From: Intestinal decolonization of Enterobacteriaceae producing extended-spectrum β-lactamases (ESBL): a retrospective observational study in patients at risk for infection and a brief review of the literature

Methodological heterogeneities in previous studies

▪ Different ESBL-E sampling (perianal vs. rectal swab vs. fecal sample) and detection (culture vs.
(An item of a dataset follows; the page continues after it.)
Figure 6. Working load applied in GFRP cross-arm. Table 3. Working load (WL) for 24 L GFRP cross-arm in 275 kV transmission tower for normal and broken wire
PCR-based technology vs. combined)

▪ Diverse definitions of decolonization success (number of negative samples, duration of follow-up period)
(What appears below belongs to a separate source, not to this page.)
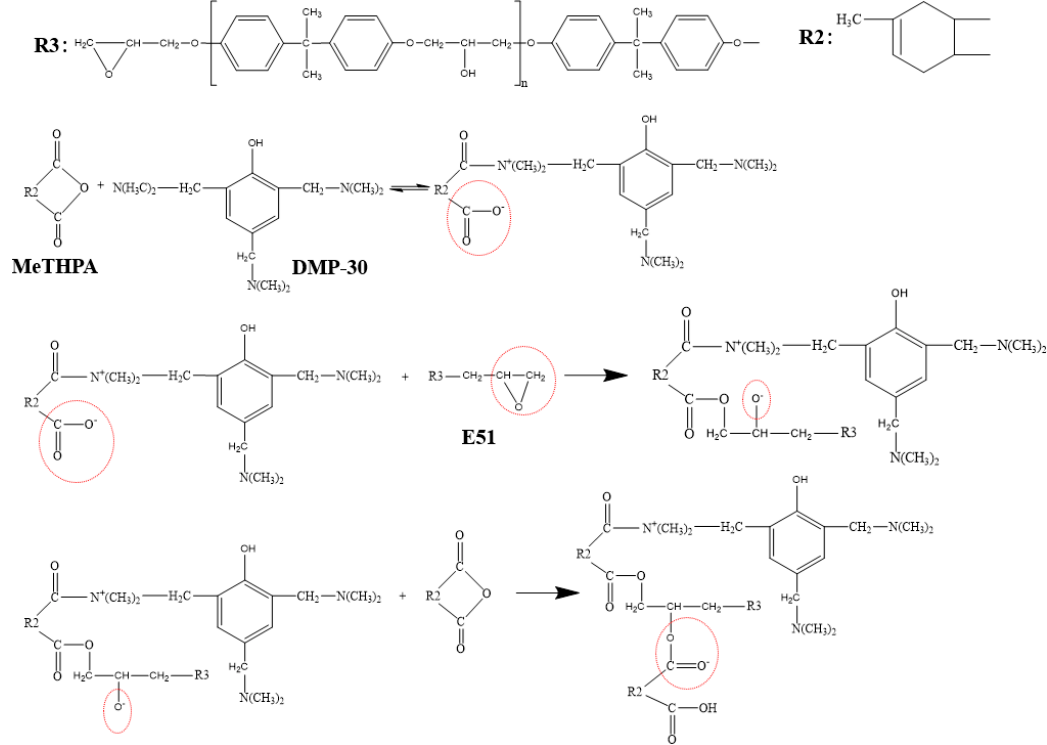
Figure 14. Schematic diagram of curing reaction of epoxy resin.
▪ In- or exclusion of patients with concomitant ESBL-E infection

▪ Intestinal decolonization with or without systemic antibiotic treatment

▪ Availability of pre-decolonization antibiotic susceptibility tests and variable impact on decolonization regimen

Open questions that need to be addressed in future studies

▪ Are there effective decolonization strategies leading to sustained clearance of ESBL-E?

▪ What is the optimal regimen (combination regimen?), dose and duration?
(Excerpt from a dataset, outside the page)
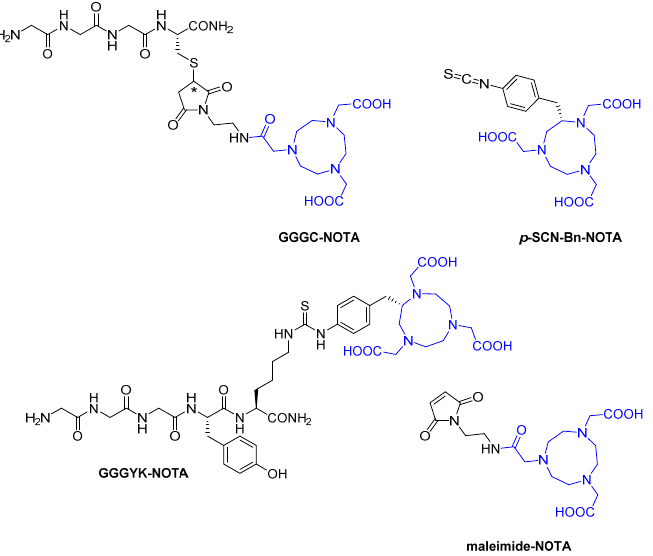
Figure 12. 1,4,7-Triazacyclononane- N , N ′ , N ″ -triacetic acid (NOTA)-based synthetic chelators applied to nanobodies for radiometal labeling. NOTA substructure is highlighted in blue.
▪ Will we observe resistance development (and risk to lose important last resort antibiotics e.g. colistin)?

▪ Which patients may have the greatest benefit of decolonization?

▪ What is the impact of extraintestinal colonization (perianal region, groin)? Should decolonization strategies address this?

▪ Does relapse represent intestinal ‘outgrowth’ of suppressed ESBL-E or re-colonization from extraintestinal sites or other patients, food sources or the environment?

▪ Do pathogens differ with respect to the decolonization success rate (e.g. Klebsiella spp. vs. Escherichia coli vs. Enterobacter spp.)?

▪ How robust is the intestinal microbiome under antibiotic treatment? What is its impact on ESBL-E colonization resistance?